(Plotted data images)
____
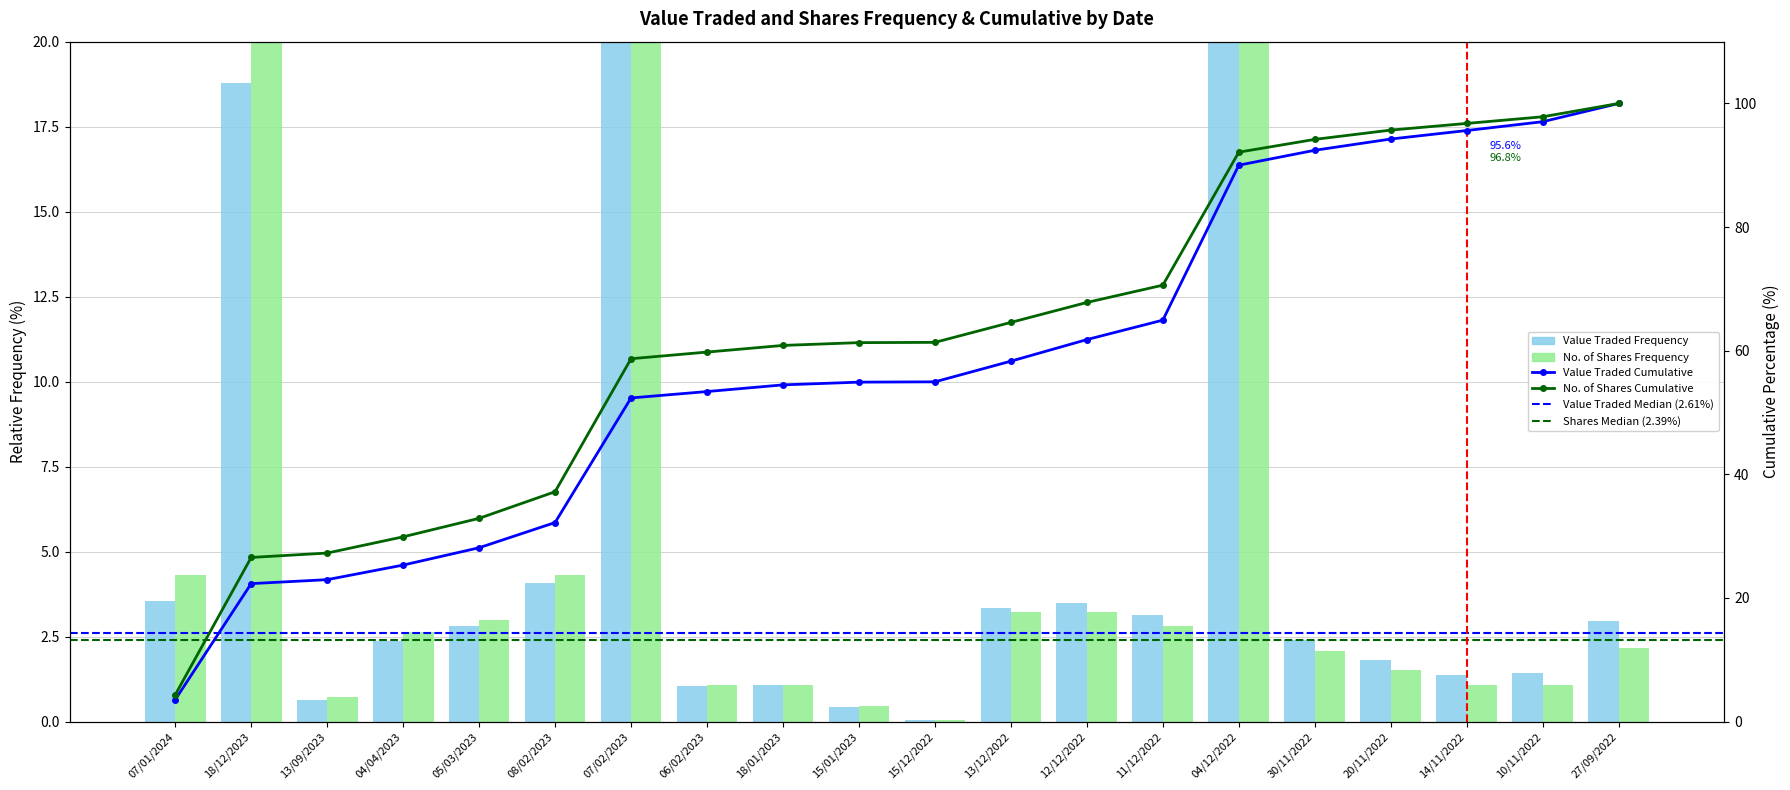

What is the label of the 2nd bar from the right?

10/11/2022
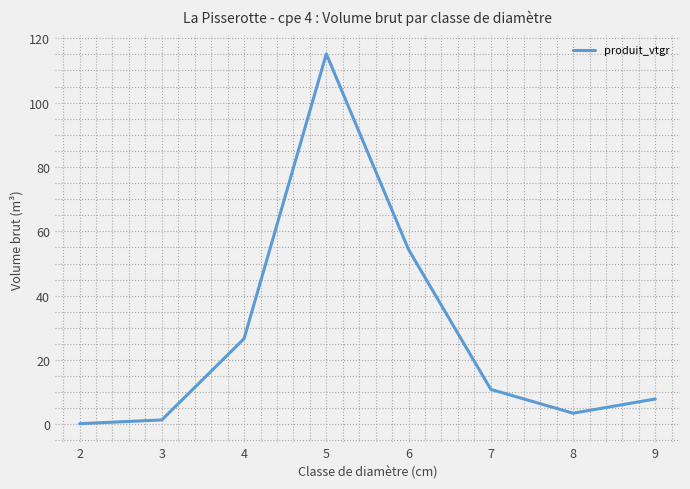

Reading right to left, what are all the values shown in this chart?

7.9	3.5	10.9	54.4	115.2	26.7	1.4	0.2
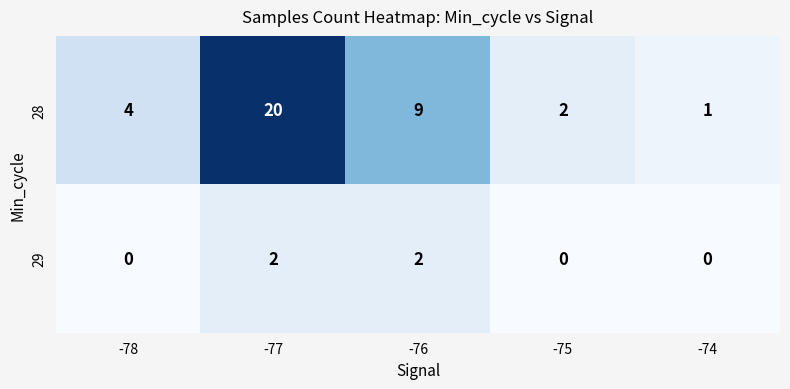

What is the spread (max minus min) of values at -77?

18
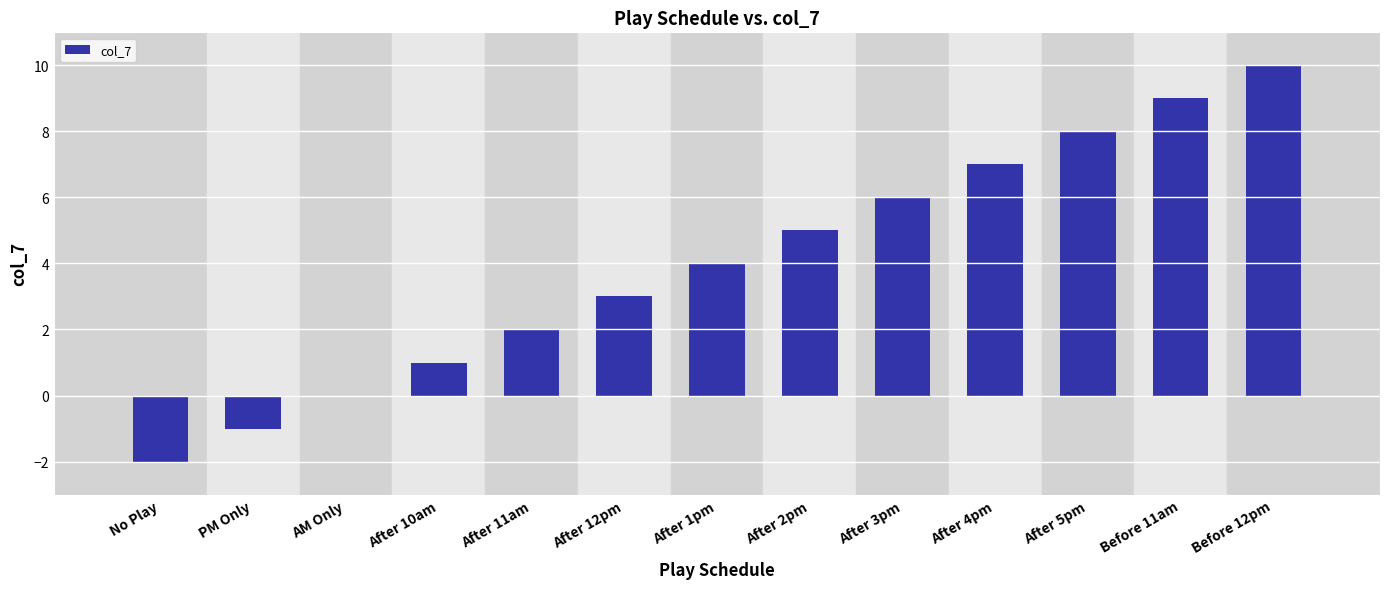

What is the maximum value shown in the chart?

10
____
| Requirement |
Rewrite the listing with every "chart" changed to "graph" and nothing else altered. Omit the picture lines from your version.

| Problem solution |
What is the label of the 2nd bar from the right?

10/11/2022

Reading right to left, what are all the values shown in this graph?

7.9	3.5	10.9	54.4	115.2	26.7	1.4	0.2

What is the spread (max minus min) of values at -77?

18

What is the maximum value shown in the graph?

10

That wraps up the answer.